==== Text section

A Tale of Two Organs: Hate Speech Regulation in the European Context



Clotilde Pégorier, Lecturer in Law, University of Essex

The issue of hate speech regulation has again moved in recent years to the forefront of legal and political debate in Europe. To note that questions in this area are complex, and often generate diverging opinions as to the appropriate balance between legislation and the protection of rights, is no novelty. What is striking, however, is the marked difference in the tendencies of those “natural born twins” (Gabriel Toggenburg), the EU and the Council of Europe, in their respective approaches to hate speech. How might this be explained? And what, crucially, might be the wider legislative implications at European level?

The EU and the Fight Against Online Hate Speech

First, let us consider the EU’s efforts in this context, which might here be exemplified in relation to the battle against online hate speech. In response to the problem and threat of terrorism and radicalisation, and prompted in particular by the attack in Brussels on 22 March 2016, the EU decided to intensify its work on fighting hate speech – a campaign upon which they had embarked some eight years earlier with the adoption of the Council Framework Decision 2008/913/JHA on combating certain forms and expressions of racism and xenophobia by means of criminal law. As part of its security agenda for the period 2015-2020, the Commission presented, on 14 June 2016, a communication outlining action in seven specific areas where cooperation at EU level could effectively support Member States in preventing and countering radicalisation. Alert to the ever greater role played by the internet in the dissemination of views and ideologies, the European Commission took the step of consulting IT companies with the intention of creating legislation designed to inhibit the online spread of illegal content inciting violence.

In pursuing such an initiative, the Commission was, in fact, expanding upon longer-standing awareness of the importance of preventing the spread of hate speech via media forms. As Advocate General Yves Bot concluded in his Opinion from 5 May 2011 with respect to the cases C-244/10 and C-245/10:

Member states are to ensure that television broadcasts do not contain any incitement to hatred on grounds of race, sex, religion or nationality, must be interpreted as also prohibiting broadcasts which, in attempting to justify a group classify as a ‘terrorist’ organisation by the European Union, may create reactions of animosity or rejection between communities of different ethnic or cultural origin (para 93).

In May 2016, the European Commission had, moreover, already signed an online Code of Conduct on countering illegal hate speech online with four of the biggest internet companies – namely, Twitter, Facebook, YouTube and Microsoft. The code is not legally binding yet would appear to indicate a willingness on the part of the named IT companies to support the EU’s drive to prevent online hate – a willingness that owes in some measure, no doubt, to the protections supplied by Articles 12 to 14 of the e-Commerce Directive of 8 June 2000, commonly known as the ‘safe harbour’ provisions. According to Article 12, the provider of a service cannot be held liable for any information it transmits – including hate speech – as long as it: (a) does not initiate the transmission; (b) does not select the receiver of the transmission; and (c) does not select or modify the information contained in the transmission. Article 14 limits the liability of providers of “information society services” still further when such services consist only of the “storage of information” provided by a recipient of the services. This provision only applies where the provider does not control or have knowledge of the illegal activity or information; or having gained knowledge or awareness of such illegal activity expeditiously removes or disables the links to the activity.

========

■ Problem set
**1.** Decide whether each statement below agrees with the passage on hate speech regulation. Answer yes or no for each, and quote the words of the passage that decide it.
(a) The Code of Conduct signed in May 2016 is legally binding.
(b) The Commission presented its communication on radicalization on 14 June 2016.
(c) Council Framework Decision 2008/913/JHA was adopted after the Brussels attack of 22 March 2016.
**2.** Name every internet company that, according to the passage on hate speech regulation, signed the online Code of Conduct with the European Commission.
**3.** Pick up the passage on hate speech regulation after its last sentence and continue writing it.

==== Provided material

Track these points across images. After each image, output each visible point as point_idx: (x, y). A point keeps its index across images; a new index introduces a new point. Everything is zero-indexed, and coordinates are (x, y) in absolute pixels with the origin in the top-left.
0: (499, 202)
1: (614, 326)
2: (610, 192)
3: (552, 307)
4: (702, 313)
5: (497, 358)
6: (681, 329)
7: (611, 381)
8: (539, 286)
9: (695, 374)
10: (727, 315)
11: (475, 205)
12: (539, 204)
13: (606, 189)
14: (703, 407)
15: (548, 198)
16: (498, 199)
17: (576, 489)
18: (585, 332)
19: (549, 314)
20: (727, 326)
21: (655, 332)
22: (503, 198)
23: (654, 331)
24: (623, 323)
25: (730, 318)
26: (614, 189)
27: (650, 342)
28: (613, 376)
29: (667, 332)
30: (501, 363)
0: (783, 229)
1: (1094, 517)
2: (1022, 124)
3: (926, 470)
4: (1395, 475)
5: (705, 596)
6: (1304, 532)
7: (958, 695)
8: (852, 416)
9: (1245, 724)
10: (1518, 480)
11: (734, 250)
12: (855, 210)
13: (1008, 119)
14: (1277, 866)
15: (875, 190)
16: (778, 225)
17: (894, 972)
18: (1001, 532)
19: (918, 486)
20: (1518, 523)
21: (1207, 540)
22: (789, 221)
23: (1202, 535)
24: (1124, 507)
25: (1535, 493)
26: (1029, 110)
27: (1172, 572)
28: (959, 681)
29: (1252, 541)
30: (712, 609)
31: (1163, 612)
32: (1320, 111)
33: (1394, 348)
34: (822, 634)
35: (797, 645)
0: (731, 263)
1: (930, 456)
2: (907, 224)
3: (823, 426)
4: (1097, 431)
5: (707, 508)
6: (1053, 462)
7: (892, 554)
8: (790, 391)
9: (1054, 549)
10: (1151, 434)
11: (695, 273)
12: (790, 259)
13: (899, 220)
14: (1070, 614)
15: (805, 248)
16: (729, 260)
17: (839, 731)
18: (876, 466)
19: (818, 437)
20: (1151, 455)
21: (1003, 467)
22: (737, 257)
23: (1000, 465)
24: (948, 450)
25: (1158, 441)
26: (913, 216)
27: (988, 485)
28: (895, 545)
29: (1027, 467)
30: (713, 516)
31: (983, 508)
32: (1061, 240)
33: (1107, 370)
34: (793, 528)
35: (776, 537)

========

■ Answers to the problems
**1.**
(a) No: "The code is not legally binding"
(b) Yes: "the Commission presented, on 14 June 2016, a communication"
(c) No: "a campaign upon which they had embarked some eight years earlier with the adoption of the Council Framework Decision 2008/913/JHA"

**2.** Twitter, Facebook, YouTube, Microsoft

**3.**
However we speculate on the primary motives of the IT companies, of prime significance is that they are assisting the EU in its fight against online hate speech. The Code encourages social media companies to take quick action as soon as a valid notification of online hate speech has been received, e.g. by removing or disabling access. It also underlines that, in order to combat the spread of illegal hate speech, “it is essential to ensure that relevant national laws transposing the Council Framework Decision 2008/913/JHA are fully enforced by Member States in the online as well as the in the offline environment.” With the adoption of the Council Framework Decision, the EU considered that Member states were permitted to enact criminal sanctions against anyone:

publicly condoning, denying or grossly trivialising crimes of genocide, crimes against humanity and war crimes as defined in Articles 6, 7 and 8 of the Statute of the International Criminal Court, directed against a group of persons or a member of such a group defined by reference to race, colour, religion, descent or national or ethnic origin when the conduct is carried out in a manner likely to incite to violence or hatred against such a group or a member of such a group.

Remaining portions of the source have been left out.